SUPREME COURT, APPELLATE TERM, SECOND DEPARTMENT, 9th and 10th JUDICIAL DISTRICTS
PRESENT: : IANNACCI, J.P., MARANO and TOLBERT, JJ.
2012-2210 S C

Citibank (South Dakota) N.A., Respondent,

against

Harold B. Hofmann, Appellant.

[*1]

Appeal from a judgment of the District Court of Suffolk County, Fourth District (C. Stephen Hackeling, J.), entered April 2, 2012. The judgment, after a nonjury trial, awarded plaintiff the principal sum of $12,353.88.

ORDERED that the judgment is affirmed, without costs.

Plaintiff commenced this action to recover for breach of a credit card agreement and upon an account stated. Following a nonjury trial, the District Court awarded plaintiff the principal sum of $12,353.88 based upon the cause of action for an account stated.

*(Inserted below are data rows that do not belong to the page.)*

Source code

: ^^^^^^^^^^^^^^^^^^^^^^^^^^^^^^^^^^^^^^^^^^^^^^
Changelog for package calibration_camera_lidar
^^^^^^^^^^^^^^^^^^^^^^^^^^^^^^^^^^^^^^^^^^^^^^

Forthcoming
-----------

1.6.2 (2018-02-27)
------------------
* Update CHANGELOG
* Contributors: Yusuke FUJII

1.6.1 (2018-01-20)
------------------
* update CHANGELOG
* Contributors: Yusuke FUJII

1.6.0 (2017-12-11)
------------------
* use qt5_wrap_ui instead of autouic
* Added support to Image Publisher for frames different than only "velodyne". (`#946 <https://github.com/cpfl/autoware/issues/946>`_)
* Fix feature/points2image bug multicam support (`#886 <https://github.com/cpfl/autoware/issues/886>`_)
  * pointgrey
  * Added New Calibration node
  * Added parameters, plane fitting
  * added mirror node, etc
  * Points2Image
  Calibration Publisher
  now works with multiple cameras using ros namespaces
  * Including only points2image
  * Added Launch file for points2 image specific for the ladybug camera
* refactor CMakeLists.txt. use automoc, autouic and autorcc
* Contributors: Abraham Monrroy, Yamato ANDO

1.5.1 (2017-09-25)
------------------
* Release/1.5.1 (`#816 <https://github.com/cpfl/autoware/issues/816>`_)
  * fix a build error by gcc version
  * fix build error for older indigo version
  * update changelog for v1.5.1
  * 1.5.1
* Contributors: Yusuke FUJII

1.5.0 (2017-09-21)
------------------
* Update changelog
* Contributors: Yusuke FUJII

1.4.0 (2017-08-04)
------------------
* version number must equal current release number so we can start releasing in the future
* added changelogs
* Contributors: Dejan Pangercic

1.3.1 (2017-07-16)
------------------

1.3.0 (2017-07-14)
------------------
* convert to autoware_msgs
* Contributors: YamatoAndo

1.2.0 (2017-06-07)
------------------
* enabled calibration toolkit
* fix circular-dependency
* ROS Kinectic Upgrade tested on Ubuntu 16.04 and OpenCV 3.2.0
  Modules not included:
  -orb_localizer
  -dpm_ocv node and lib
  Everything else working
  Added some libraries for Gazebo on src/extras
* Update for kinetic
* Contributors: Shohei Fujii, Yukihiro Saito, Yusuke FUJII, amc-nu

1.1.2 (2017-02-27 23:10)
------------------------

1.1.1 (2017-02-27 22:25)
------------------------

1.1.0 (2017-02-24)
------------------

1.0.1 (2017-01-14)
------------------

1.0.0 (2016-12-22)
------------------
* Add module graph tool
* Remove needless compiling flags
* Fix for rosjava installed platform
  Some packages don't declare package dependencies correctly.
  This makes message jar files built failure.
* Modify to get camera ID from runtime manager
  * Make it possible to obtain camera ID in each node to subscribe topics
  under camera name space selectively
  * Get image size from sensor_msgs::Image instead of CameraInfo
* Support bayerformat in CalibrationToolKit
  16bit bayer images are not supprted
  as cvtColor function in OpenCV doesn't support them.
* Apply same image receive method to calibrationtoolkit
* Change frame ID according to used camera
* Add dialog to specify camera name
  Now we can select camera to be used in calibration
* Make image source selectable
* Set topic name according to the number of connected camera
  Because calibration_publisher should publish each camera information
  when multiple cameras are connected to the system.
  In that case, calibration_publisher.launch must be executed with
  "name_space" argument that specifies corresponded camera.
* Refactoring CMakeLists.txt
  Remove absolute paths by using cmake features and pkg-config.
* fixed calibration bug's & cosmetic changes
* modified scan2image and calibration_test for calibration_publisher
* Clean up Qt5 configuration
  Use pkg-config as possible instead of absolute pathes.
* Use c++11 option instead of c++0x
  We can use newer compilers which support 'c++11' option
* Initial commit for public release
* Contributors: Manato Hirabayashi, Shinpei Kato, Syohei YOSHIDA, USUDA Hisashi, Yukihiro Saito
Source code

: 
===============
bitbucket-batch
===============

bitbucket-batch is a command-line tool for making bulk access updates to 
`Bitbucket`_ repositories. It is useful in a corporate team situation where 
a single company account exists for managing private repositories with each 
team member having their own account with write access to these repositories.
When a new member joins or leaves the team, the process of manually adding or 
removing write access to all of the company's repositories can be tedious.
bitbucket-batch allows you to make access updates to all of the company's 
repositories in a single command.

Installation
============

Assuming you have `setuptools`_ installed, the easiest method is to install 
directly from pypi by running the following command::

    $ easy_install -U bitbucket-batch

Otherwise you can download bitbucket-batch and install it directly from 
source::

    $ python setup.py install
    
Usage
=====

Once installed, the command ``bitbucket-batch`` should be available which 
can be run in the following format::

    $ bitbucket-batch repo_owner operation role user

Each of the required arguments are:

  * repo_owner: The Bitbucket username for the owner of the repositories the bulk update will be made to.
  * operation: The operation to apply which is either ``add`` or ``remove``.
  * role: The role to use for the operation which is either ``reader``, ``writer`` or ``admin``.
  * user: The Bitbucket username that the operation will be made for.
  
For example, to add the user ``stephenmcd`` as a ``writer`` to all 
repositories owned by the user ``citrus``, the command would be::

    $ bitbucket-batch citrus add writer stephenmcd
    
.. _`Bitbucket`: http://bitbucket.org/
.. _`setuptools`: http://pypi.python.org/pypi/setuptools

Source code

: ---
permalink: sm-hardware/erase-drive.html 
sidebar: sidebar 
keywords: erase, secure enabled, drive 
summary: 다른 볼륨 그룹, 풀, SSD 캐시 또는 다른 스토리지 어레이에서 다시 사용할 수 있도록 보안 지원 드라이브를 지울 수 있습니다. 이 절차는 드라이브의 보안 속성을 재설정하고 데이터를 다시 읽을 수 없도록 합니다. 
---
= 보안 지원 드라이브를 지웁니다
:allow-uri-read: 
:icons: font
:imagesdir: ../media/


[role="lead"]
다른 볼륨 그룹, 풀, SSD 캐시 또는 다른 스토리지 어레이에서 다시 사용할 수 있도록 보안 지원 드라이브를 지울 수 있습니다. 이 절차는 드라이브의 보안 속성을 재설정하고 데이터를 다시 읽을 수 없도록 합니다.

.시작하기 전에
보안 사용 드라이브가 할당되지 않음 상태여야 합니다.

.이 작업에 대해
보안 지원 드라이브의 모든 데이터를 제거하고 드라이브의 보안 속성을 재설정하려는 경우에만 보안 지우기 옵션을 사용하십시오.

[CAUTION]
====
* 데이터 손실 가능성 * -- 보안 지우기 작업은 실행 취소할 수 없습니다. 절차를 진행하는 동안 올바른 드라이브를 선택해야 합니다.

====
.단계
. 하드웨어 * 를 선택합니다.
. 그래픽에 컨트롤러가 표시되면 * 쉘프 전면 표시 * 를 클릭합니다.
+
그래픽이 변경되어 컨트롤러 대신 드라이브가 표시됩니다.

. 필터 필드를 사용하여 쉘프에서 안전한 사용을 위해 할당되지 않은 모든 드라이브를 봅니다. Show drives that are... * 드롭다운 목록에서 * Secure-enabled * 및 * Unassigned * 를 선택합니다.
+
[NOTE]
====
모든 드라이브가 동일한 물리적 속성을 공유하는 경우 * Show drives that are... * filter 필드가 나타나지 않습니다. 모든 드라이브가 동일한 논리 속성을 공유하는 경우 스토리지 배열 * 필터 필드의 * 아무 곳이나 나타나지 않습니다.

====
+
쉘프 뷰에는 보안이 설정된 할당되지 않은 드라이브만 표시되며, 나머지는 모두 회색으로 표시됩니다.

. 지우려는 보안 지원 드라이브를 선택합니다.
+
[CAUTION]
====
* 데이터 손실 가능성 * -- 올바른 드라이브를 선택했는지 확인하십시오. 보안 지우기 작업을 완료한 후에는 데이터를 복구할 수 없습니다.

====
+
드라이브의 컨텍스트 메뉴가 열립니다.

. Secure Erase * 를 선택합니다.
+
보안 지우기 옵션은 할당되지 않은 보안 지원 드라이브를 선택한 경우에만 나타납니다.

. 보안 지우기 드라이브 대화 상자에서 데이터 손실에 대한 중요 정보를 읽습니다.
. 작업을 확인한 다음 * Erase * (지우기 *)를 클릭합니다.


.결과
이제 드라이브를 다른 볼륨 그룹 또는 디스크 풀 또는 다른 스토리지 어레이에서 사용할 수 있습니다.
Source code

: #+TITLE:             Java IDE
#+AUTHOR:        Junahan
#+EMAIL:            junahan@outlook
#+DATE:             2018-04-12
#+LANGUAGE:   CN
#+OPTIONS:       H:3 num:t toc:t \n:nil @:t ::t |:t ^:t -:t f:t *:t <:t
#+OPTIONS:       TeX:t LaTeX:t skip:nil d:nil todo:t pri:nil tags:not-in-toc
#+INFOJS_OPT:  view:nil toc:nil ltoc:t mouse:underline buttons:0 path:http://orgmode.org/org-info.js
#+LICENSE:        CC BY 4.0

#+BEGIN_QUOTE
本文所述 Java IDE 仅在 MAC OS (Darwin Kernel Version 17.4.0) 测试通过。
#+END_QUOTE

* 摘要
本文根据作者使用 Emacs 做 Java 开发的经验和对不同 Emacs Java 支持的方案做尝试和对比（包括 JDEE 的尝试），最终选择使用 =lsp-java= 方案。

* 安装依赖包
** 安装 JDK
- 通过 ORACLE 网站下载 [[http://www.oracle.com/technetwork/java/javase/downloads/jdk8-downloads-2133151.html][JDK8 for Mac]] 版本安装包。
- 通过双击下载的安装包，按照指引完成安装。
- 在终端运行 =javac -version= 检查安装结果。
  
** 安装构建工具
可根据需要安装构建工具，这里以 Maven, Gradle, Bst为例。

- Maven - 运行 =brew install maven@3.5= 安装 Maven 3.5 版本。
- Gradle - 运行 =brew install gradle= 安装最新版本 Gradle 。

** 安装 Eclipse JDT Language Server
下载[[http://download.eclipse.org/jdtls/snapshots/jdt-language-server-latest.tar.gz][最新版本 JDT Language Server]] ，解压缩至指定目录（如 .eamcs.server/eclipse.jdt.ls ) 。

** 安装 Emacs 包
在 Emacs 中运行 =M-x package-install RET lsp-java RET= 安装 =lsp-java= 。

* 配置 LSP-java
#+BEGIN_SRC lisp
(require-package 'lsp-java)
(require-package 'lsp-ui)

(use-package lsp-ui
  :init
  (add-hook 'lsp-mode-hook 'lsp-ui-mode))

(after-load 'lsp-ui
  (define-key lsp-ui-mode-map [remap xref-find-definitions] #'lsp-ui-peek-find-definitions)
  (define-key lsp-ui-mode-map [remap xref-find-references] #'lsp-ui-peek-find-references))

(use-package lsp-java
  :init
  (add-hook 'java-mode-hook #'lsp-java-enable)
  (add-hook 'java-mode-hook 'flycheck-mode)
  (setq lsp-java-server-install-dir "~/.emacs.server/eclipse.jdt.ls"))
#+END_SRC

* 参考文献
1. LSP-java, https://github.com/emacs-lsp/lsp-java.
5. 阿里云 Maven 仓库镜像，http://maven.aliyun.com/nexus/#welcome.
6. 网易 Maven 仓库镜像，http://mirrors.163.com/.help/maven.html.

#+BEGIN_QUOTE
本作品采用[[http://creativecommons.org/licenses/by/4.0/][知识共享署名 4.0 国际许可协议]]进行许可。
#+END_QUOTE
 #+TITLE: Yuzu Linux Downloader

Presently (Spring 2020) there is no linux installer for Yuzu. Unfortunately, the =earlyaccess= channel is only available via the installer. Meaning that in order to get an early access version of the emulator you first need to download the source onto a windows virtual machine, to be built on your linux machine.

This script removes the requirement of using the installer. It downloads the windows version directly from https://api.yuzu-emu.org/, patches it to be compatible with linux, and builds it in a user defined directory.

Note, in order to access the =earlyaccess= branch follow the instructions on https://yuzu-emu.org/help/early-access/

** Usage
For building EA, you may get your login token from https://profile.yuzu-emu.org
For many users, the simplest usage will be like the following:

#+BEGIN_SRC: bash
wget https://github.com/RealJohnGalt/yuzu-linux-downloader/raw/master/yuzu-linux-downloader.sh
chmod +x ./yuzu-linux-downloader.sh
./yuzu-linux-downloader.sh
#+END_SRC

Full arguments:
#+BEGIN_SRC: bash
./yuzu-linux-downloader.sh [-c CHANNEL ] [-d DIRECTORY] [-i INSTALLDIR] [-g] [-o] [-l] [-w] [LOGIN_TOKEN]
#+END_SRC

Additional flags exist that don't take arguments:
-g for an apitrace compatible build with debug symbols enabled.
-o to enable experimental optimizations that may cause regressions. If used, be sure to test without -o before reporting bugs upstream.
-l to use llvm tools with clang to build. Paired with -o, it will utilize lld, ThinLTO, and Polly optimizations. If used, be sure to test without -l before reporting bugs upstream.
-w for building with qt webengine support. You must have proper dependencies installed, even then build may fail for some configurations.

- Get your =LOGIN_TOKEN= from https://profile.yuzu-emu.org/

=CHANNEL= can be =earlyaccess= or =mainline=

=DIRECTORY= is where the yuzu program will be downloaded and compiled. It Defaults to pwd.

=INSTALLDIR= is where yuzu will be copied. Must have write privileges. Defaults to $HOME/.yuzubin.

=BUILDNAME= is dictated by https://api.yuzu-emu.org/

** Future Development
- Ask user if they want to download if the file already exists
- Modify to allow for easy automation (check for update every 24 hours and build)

Contrary to defendant's contention on appeal, the evidence adduced at trial established that monthly credit card billing statements had been sent to defendant at his residence in Bay Shore, New York and that defendant had failed to raise any objection to the statements within a reasonable time. The decision of a fact-finding court should not be disturbed upon appeal unless it is obvious that the court's conclusions could not be reached under any fair interpretation of the evidence (see Claridge Gardens v Menotti, 160 AD2d 544 [1990]). We find no basis to disturb the District Court's determinations. Defendant's remaining contentions are either unpreserved for appellate review or without merit.

Accordingly, the judgment is affirmed.

Iannacci, J.P., Marano and Tolbert, JJ., concur.